— For the second time in a little over a year, the National Highway Traffic Safety Administration (NHTSA) has let Fiat Chrysler off the hook concerning stalling engines.
In September 2014, NHTSA opened an investigation into 160,000 model year 2007 Dodge Grand Caravans after hundreds of complaints about stalling engines.
At that time, NHTSA said it would also include any Fiat Chrysler minivans equipped with similar fuel tanks and systems as that found in the 2007 Dodge Grand Caravan. That decision increased the number of minivans to about 1.8 million to include the 2003-2007 Dodge Grand Caravan, Dodge Caravan, Chrysler Town and Country and Chrysler Voyager.
Hundreds of owners complained the minivans stalled without warning after putting gas in the tanks. Owners also said the only way to fix the problem was to replace the gas tank.
Chrysler says the problem is a swollen refueling float within the multifunction control valve which can cause the engine to stumble and stall because fuel, rather than vapor, enters the engine intake system.
NHTSA analyzed 720 post-refueling engine stall incidents, field data and technical data related to the 1.8 million minivans. The agency concluded the failure rate is low, even after eight to 13 years of the minivans being on the roads. Furthermore, there were no reports of crashes or injuries resulting from the stall condition.
Safety regulators have closed the investigation without any further action, partly because NHTSA is busy with too many other things.
"In the Agency's view, additional investigation is unlikely to result in finding the existence of a safety-related defect in the subject vehicles. Given the need to allocate and prioritize NHTSA's limited resources to best accomplish the Agency's safety mission, the petition is denied." - NHTSA
And then comes the part about why the investigation was opened in the first place. Most people assume a safety investigation is opened to verify a safety defect does not exist, but this thinking doesn't apply here.
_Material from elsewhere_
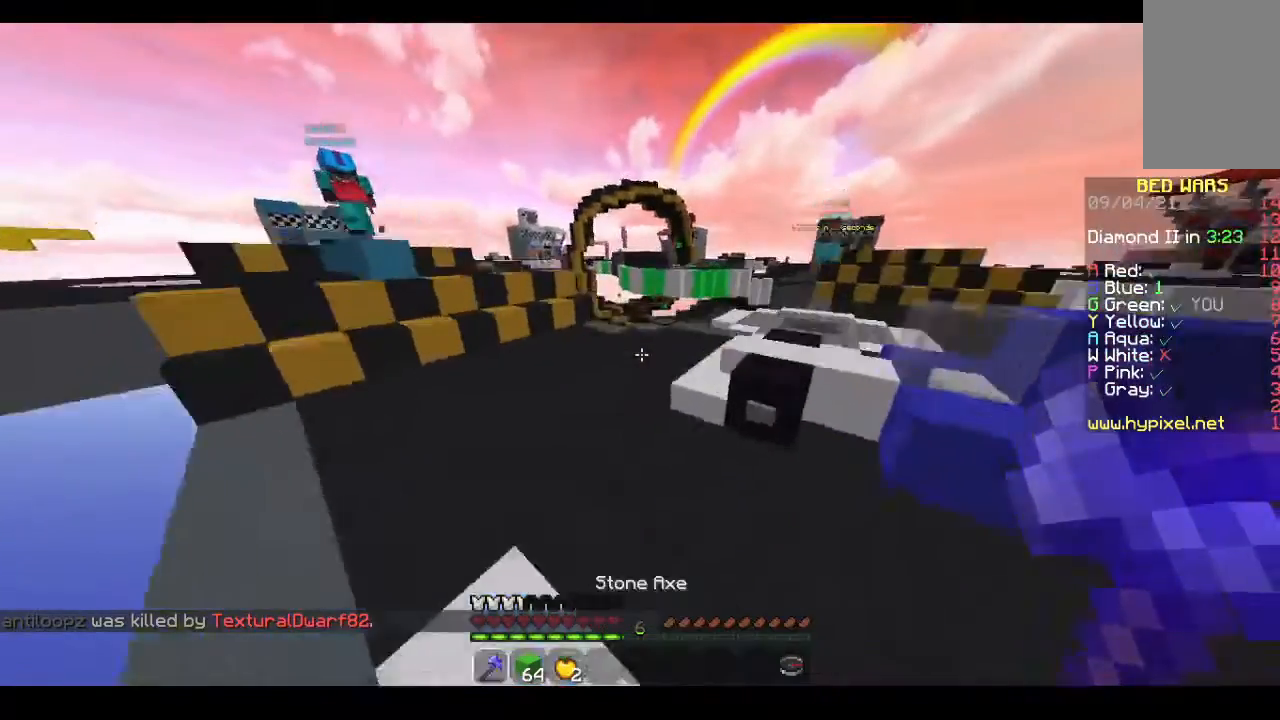
{"keys": ["w"], "mouse": [], "events": [[200, "space", "up"]]}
"This action does not constitute a finding by NHTSA that a safety-related defect does not exist."
A similar situation played out with an investigation of 192,000 model year 2006 Chrysler 300C, Dodge Charger and Magnum cars. NHTSA closed the investigation without further action after Chrysler made changes to the float system and extended the warranty period to lifetime coverage on 19-gallon fuel tanks.